===== Exercise input =====
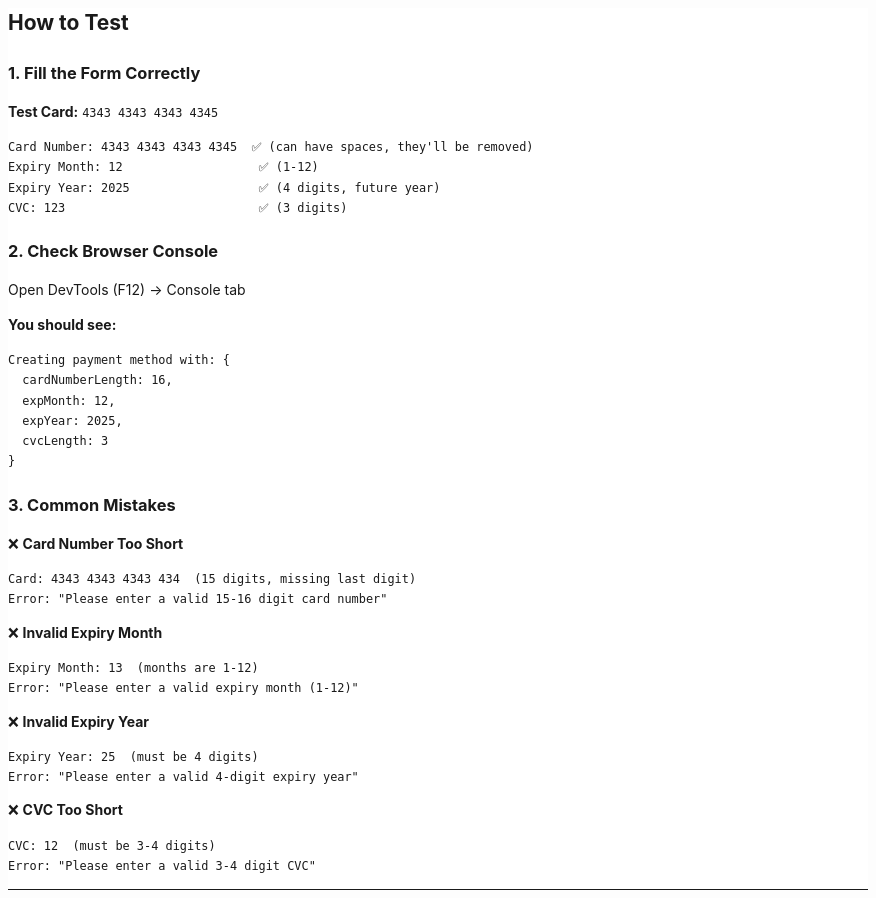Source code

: 
## How to Test

### 1. Fill the Form Correctly

**Test Card:** `4343 4343 4343 4345`

```
Card Number: 4343 4343 4343 4345  ✅ (can have spaces, they'll be removed)
Expiry Month: 12                   ✅ (1-12)
Expiry Year: 2025                  ✅ (4 digits, future year)
CVC: 123                           ✅ (3 digits)
```

### 2. Check Browser Console

Open DevTools (F12) → Console tab

**You should see:**
```
Creating payment method with: {
  cardNumberLength: 16,
  expMonth: 12,
  expYear: 2025,
  cvcLength: 3
}
```

### 3. Common Mistakes

❌ **Card Number Too Short**
```
Card: 4343 4343 4343 434  (15 digits, missing last digit)
Error: "Please enter a valid 15-16 digit card number"
```

❌ **Invalid Expiry Month**
```
Expiry Month: 13  (months are 1-12)
Error: "Please enter a valid expiry month (1-12)"
```

❌ **Invalid Expiry Year**
```
Expiry Year: 25  (must be 4 digits)
Error: "Please enter a valid 4-digit expiry year"
```

❌ **CVC Too Short**
```
CVC: 12  (must be 3-4 digits)
Error: "Please enter a valid 3-4 digit CVC"
```

---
=====
--- What is needed ---
Could you reproduce every record above exactly, leaving out the pictures?

--- Task answer ---
Source code

: 
## How to Test

### 1. Fill the Form Correctly

**Test Card:** `4343 4343 4343 4345`

```
Card Number: 4343 4343 4343 4345  ✅ (can have spaces, they'll be removed)
Expiry Month: 12                   ✅ (1-12)
Expiry Year: 2025                  ✅ (4 digits, future year)
CVC: 123                           ✅ (3 digits)
```

### 2. Check Browser Console

Open DevTools (F12) → Console tab

**You should see:**
```
Creating payment method with: {
  cardNumberLength: 16,
  expMonth: 12,
  expYear: 2025,
  cvcLength: 3
}
```

### 3. Common Mistakes

❌ **Card Number Too Short**
```
Card: 4343 4343 4343 434  (15 digits, missing last digit)
Error: "Please enter a valid 15-16 digit card number"
```

❌ **Invalid Expiry Month**
```
Expiry Month: 13  (months are 1-12)
Error: "Please enter a valid expiry month (1-12)"
```

❌ **Invalid Expiry Year**
```
Expiry Year: 25  (must be 4 digits)
Error: "Please enter a valid 4-digit expiry year"
```

❌ **CVC Too Short**
```
CVC: 12  (must be 3-4 digits)
Error: "Please enter a valid 3-4 digit CVC"
```

---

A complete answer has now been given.